— Aim of the task —
Output every line of extracted text in the entries below as a JSON list of strings, one string per line, with blank lines omitted. Leave the pictures out.

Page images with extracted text
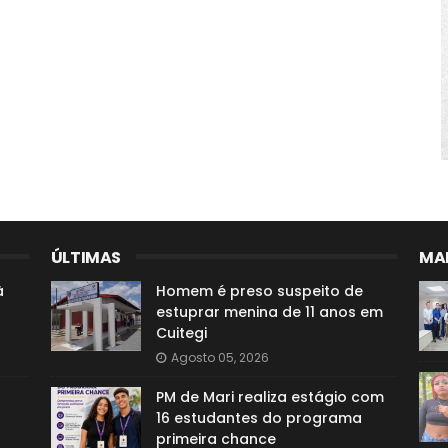
ÚLTIMAS
MAI
à
Homem é preso suspeito de
estuprar menina de 11 anos em
Cuitegi
Agosto 05, 2026
PM de Mari realiza estágio com
16 estudantes do programa
primeira chance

— Solution —
[
  "ÚLTIMAS",
  "MAI",
  "à",
  "Homem é preso suspeito de",
  "estuprar menina de 11 anos em",
  "Cuitegi",
  "Agosto 05, 2026",
  "PM de Mari realiza estágio com",
  "16 estudantes do programa",
  "primeira chance"
]